Coco never had any formal training in art, but he has a born talent. He belonged to the first generation of painters who started painting in the New York subway system in 1970. In 1972 he co-founded a group called United Graffiti Artists, the first to take the energy from the subways and streets to painting on canvas. After their first show in The City College of New York in 1972—when they were just 13 to 15 years old—they collectively took part in many events around the city, including collaborations with dance groups, projects in museums, and shows at art galleries in Soho. Although the group disbanded in 1976, the graffiti culture in New York didn’t. It took off again in 1977, when the hip-hop movement came up strong. Since then, new generations of artists have kept raising the quality of the graffiti, which received increasing respect around the world. “I don’t like to put it into a terminology, or try to break it down,” says Coco, “It is what it is. It’s a mural, yeah, because it’s large scale. It’s also a painting.”

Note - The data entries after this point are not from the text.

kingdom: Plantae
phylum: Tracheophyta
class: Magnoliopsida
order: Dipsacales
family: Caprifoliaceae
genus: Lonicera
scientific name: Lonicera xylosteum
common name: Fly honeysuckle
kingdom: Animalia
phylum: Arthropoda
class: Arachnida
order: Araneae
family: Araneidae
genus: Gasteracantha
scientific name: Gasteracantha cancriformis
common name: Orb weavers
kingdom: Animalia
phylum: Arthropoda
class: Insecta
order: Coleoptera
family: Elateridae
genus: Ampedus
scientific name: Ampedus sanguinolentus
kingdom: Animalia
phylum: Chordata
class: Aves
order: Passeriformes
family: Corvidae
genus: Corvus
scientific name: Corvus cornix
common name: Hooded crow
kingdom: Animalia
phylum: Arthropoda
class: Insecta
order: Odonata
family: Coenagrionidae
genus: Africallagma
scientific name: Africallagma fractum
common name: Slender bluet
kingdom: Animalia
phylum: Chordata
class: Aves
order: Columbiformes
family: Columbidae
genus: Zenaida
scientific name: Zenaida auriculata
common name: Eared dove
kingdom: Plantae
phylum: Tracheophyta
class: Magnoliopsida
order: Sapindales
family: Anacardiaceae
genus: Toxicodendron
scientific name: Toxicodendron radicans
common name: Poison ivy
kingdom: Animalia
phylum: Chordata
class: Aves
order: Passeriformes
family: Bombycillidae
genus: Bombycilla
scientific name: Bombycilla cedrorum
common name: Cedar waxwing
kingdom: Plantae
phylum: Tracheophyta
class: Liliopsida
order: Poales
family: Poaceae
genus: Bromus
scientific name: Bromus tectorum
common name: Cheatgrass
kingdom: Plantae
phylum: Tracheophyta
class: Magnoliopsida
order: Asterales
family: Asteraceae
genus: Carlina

Coco has been at the Rockefeller University for 20 years in Plant Operations. His artistic projects have been shown in the United States, Puerto Rico, Mexico, Cuba, and Europe. In the last ten years he has been incorporating scientific subjects into his murals. “It’s always my name, but I paint it in a form that you don’t know it’s really my name.”

He collaborated with a pediatrics group (Pediatrics 2000) in the past, exploring the crossover between medicine and art. This new mural at RU is another bridge he is crossing from art to science. Although they might be seen as completely different fields, science and art share similarities: “This is like my experiment,” explains Coco, “You have to do a certain amount of research, studies, you go through experiments until you get it right.” Coco is delighted to paint science. “To me, there is nothing but pros. The only thing that has really given me a challenge on these pieces is the space, because I had it contained two feet away from the wall. I have not had the opportunity to step back and look at it.”

During the last two months, Coco has managed to execute some of the graffiti techniques in a tiny sheltered space while plenty of people passed by without noticing him. For instance, in order to paint an enlarged version of a hair cell bundle that he got from a sketch, he photocopied it on transparent paper, put it over a projector before a 10-by-14-foot wall, and drew it on paper following the projected image on the wall. After that, he brought it to the Bronk building, glued it onto the wall, traced his reference lines, took the paper off the wall, and then started to paint. He has done that with two or three pieces. The rest has been freehand.

The mural, which has been modeled after eight weeks of work at night and during the weekends, will color the wall of the Bronk building. Make sure to stop by and take a look at it!